Daily FII outflow at worst in seven months; can investors expect more pain ahead?
Is there more pain on the cards for Dalal Street bulls? Foreign institutional investors net sold Indian shares worth Rs 5,977.9 crore on Friday — the biggest in a day since June 17, 2022, according to provisional exchange data, though domestic institutional investors continued to support Dalal Street, with net purchases to the tune of Rs 4,252 crore.
As of January 27, FIIs have net offloaded Indian stocks worth Rs 11,354.4 crore in five back-to-back sessions of selling, their second longest and heaviest selling spree of so far in 2023.
During a 17-session period that ended on January 16, FIIs took out a total of Rs 24,638.1 crore in stocks, according to the data.
FIIs have been net sellers to the tune of ₹ 381 billion (bn) since the start of the year?
And this came on the back of ₹ 1,214 trillion (tn) of net sales in the year 2022.
That's right! FIIs are on a selling spree. They are dumping Indian stocks.
In fact, they have been unenthusiastic about India for quite a while now. In the boom year of 2021, FIIs were modest net buyers to the tune of ₹ 257.5 bn.
Mind you, this was for the full year 2021. That works out to just a little over ₹ 2 bn in net buying per month in a raging bull market. It was the Indian retail investor that drove the market higher.
So this means foreigners did not buy in the covid bull market. Then they have been selling relentlessly after the market peaked in 2021. And they have picked up the intensity of selling this year.
Is it any wonder the Indian stock market has been struggling to scale new highs since October 2021?
It's the FIIs' fault.
But why? What are the reasons for this relentless selling?
Well, we can think of four main reasons. Let's examine them one at a time…
- Rising Interest Rates
Central banks all over the world have been increasing interest rates to fight inflation.
During covid, they eased liquidity and cut rates to record low levels (even zero in some cases). This was to ensure that their economies did not freeze up during the lockdowns.
They did not pay attention to the risks of high inflation because during covid, that seemed like a remote possibility.
But things soon changed. You could say, the economic situation flipped 180 degrees. As soon as people started to get back to their regular lives, inflation hit hard.
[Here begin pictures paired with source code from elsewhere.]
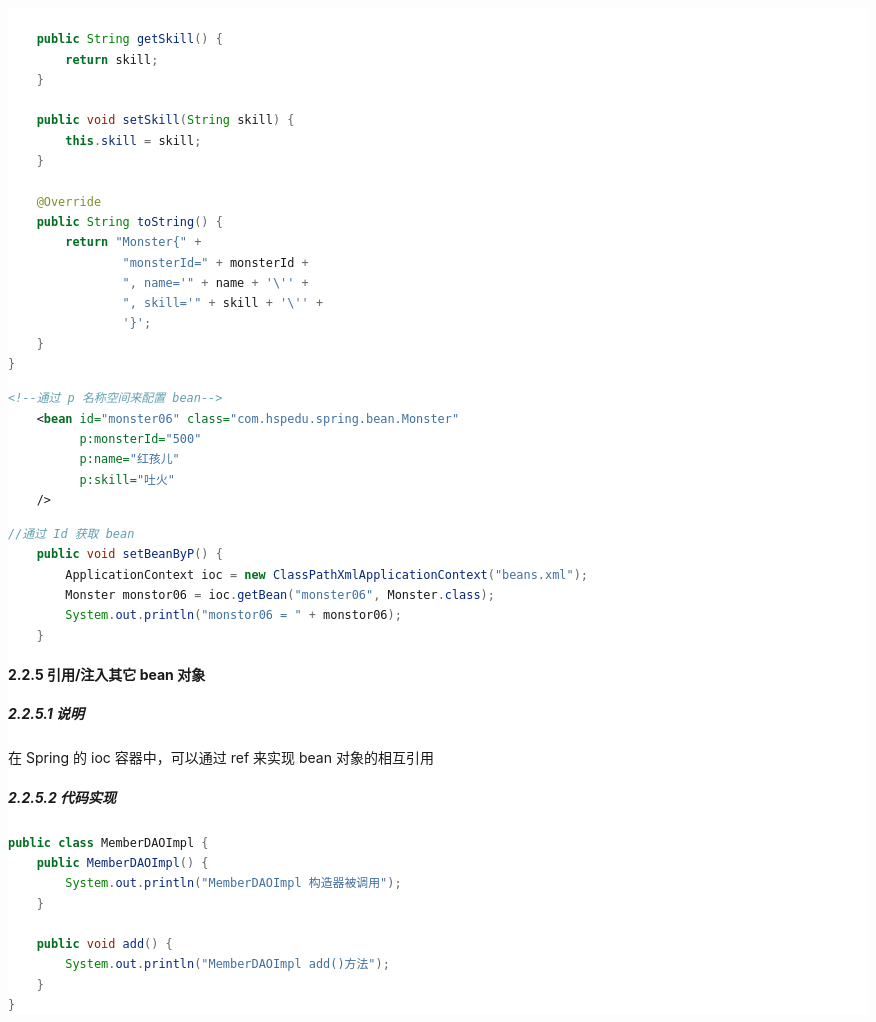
 ```java

    public String getSkill() {
        return skill;
    }

    public void setSkill(String skill) {
        this.skill = skill;
    }

    @Override
    public String toString() {
        return "Monster{" +
                "monsterId=" + monsterId +
                ", name='" + name + '\'' +
                ", skill='" + skill + '\'' +
                '}';
    }
}
```

```xml
<!--通过 p 名称空间来配置 bean-->
    <bean id="monster06" class="com.hspedu.spring.bean.Monster"
          p:monsterId="500"
          p:name="红孩儿"
          p:skill="吐火"
    />
```

```java
//通过 Id 获取 bean
    public void setBeanByP() {
        ApplicationContext ioc = new ClassPathXmlApplicationContext("beans.xml");
        Monster monstor06 = ioc.getBean("monster06", Monster.class);
        System.out.println("monstor06 = " + monstor06);
    }
```

#### 2.2.5 引用/注入其它 bean 对象

##### 2.2.5.1 说明

在 Spring 的 ioc 容器中，可以通过 ref 来实现 bean 对象的相互引用

##### 2.2.5.2 代码实现

```java
public class MemberDAOImpl {
    public MemberDAOImpl() {
        System.out.println("MemberDAOImpl 构造器被调用");
    }

    public void add() {
        System.out.println("MemberDAOImpl add()方法");
    }
}
```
Central banks are raising interest rates to try and get ahead of inflation before it gets out of hand. They have been at it since. There is no indication that interest rates will come down soon. Thus the stock market has to get used to high interest rates.
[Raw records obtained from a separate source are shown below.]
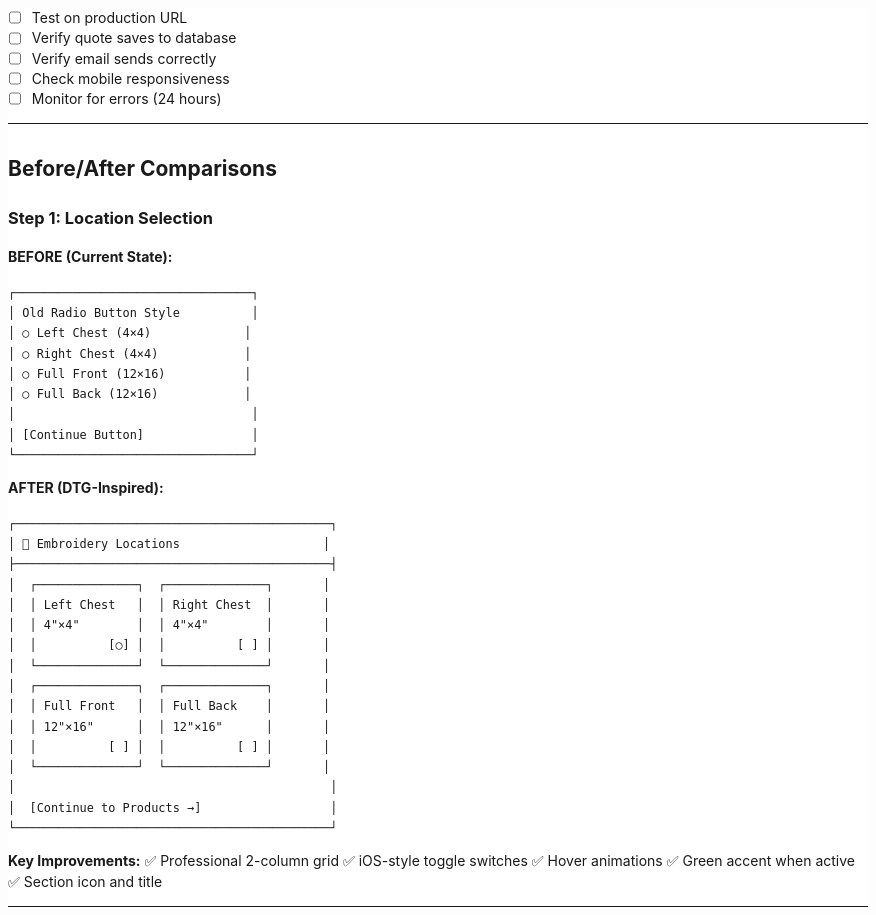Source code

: - [ ] Test on production URL
- [ ] Verify quote saves to database
- [ ] Verify email sends correctly
- [ ] Check mobile responsiveness
- [ ] Monitor for errors (24 hours)

---

## Before/After Comparisons

### Step 1: Location Selection

**BEFORE (Current State):**
```
┌─────────────────────────────────┐
│ Old Radio Button Style          │
│ ○ Left Chest (4×4)             │
│ ○ Right Chest (4×4)            │
│ ○ Full Front (12×16)           │
│ ○ Full Back (12×16)            │
│                                 │
│ [Continue Button]               │
└─────────────────────────────────┘
```

**AFTER (DTG-Inspired):**
```
┌────────────────────────────────────────────┐
│ 📍 Embroidery Locations                    │
├────────────────────────────────────────────┤
│  ┌──────────────┐  ┌──────────────┐       │
│  │ Left Chest   │  │ Right Chest  │       │
│  │ 4"×4"        │  │ 4"×4"        │       │
│  │          [○] │  │          [ ] │       │
│  └──────────────┘  └──────────────┘       │
│  ┌──────────────┐  ┌──────────────┐       │
│  │ Full Front   │  │ Full Back    │       │
│  │ 12"×16"      │  │ 12"×16"      │       │
│  │          [ ] │  │          [ ] │       │
│  └──────────────┘  └──────────────┘       │
│                                            │
│  [Continue to Products →]                  │
└────────────────────────────────────────────┘
```

**Key Improvements:**
✅ Professional 2-column grid
✅ iOS-style toggle switches
✅ Hover animations
✅ Green accent when active
✅ Section icon and title

---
This is bad news for emerging markets like India. Whenever, interest rates in developed countries rise, money flows back to these economies as they are perceived to be ‘safer'.
This has been going on since the second half of 2021 and it doesn't look like ending any time soon.
- Depreciating Rupee
When compared to other emerging markets, the rupee has fallen less. But that can't hide the fact that the depreciation of the rupee has been significant.
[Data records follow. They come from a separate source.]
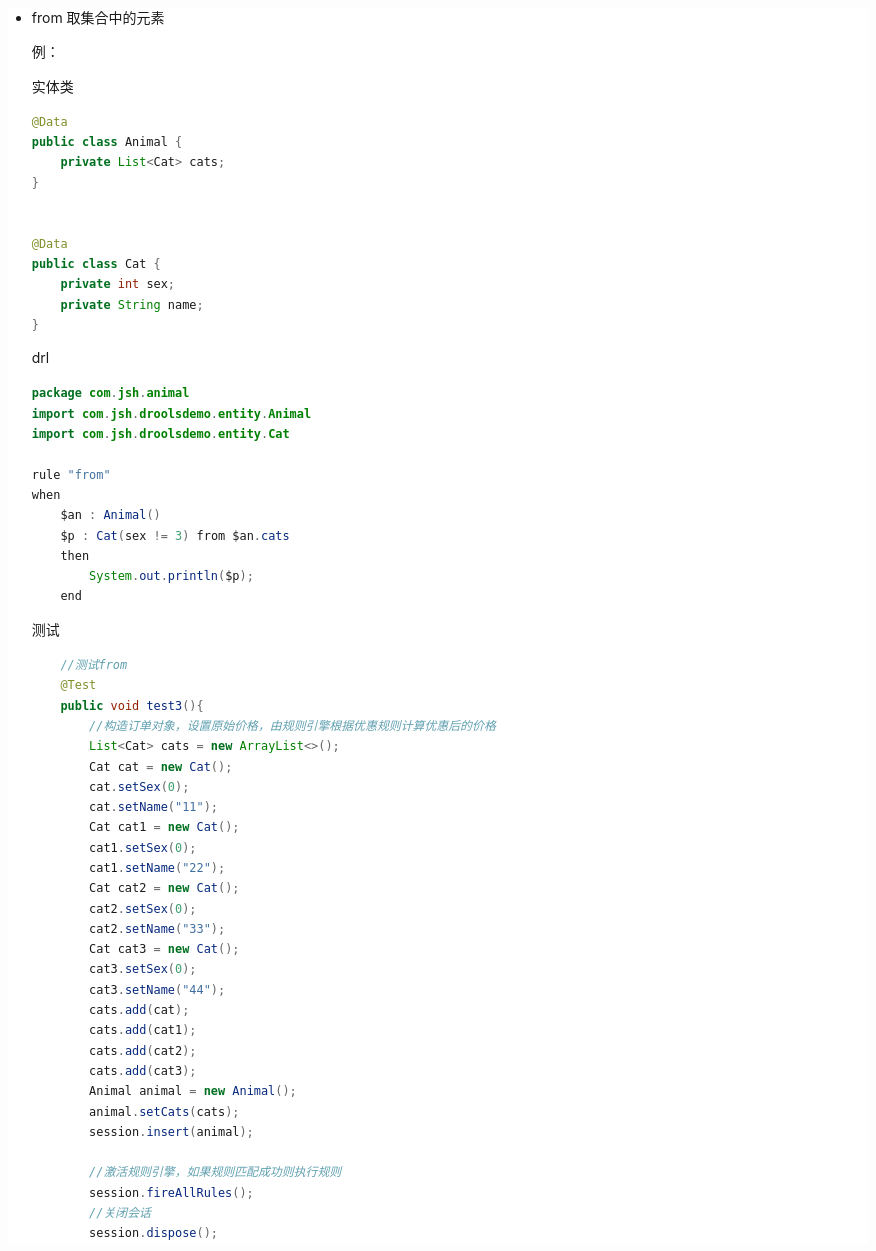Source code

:- from 取集合中的元素

  例：

  实体类

  ```java
  @Data
  public class Animal {
      private List<Cat> cats;
  }
  
  
  @Data
  public class Cat {
      private int sex;
      private String name;
  }
  ```

  drl

  ```java
  package com.jsh.animal
  import com.jsh.droolsdemo.entity.Animal
  import com.jsh.droolsdemo.entity.Cat
  
  rule "from"
  when
      $an : Animal()
      $p : Cat(sex != 3) from $an.cats
      then
          System.out.println($p);
      end
  ```

  测试

  ```java
      //测试from
      @Test
      public void test3(){
          //构造订单对象，设置原始价格，由规则引擎根据优惠规则计算优惠后的价格
          List<Cat> cats = new ArrayList<>();
          Cat cat = new Cat();
          cat.setSex(0);
          cat.setName("11");
          Cat cat1 = new Cat();
          cat1.setSex(0);
          cat1.setName("22");
          Cat cat2 = new Cat();
          cat2.setSex(0);
          cat2.setName("33");
          Cat cat3 = new Cat();
          cat3.setSex(0);
          cat3.setName("44");
          cats.add(cat);
          cats.add(cat1);
          cats.add(cat2);
          cats.add(cat3);
          Animal animal = new Animal();
          animal.setCats(cats);
          session.insert(animal);
  
          //激活规则引擎，如果规则匹配成功则执行规则
          session.fireAllRules();
          //关闭会话
          session.dispose();
  ```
From 73 to a dollar in September 2021, the rupee fell to 83 in October 2022. That's a decline of 12% in 13 months.
This is a big loss to any foreigner holding Indian assets. If the asset did not rise in value by at least 12% during this time, he would face a loss.
During this period Indian stock markets were falling. Thus FIIs faced a double loss…on the stocks and on the currency.
Thus they have been selling shares in India and other emerging markets and taking the funds back to the US and other developed markets.
- Flight to Safety Due to Fears of a Recession
Almost everyone thinks the US will fall into a recession this year along with the rest of the developed world.
This is a very real possibility. And as they say, when the US sneezes, the world catches a cold. The market thinks if the US is in a recession, there could be a global recession. This fear has been driving markets lower.
- The Reopening of China
China has been a pariah on financial markets ever since covid. We have seen harsh lockdowns, investigations against leading Chinese businessmen, a clampdown on several industries, and a disastrous zero-covid policy.
And this is aside from all the geo-political tensions with Taiwan and the US.
But 2023 could be different. China is reopening for business.
By that we mean pre-covid business as usual. This will give a big boost to its economy. Thus its stock market, beaten down as it is, will look very attractive to foreign investors.
This partly explains why we have seen a recent acceleration in FII selling in India. A part of the funds are going to China along with the US.
This will be a source of pressure on the Indian market in the short term.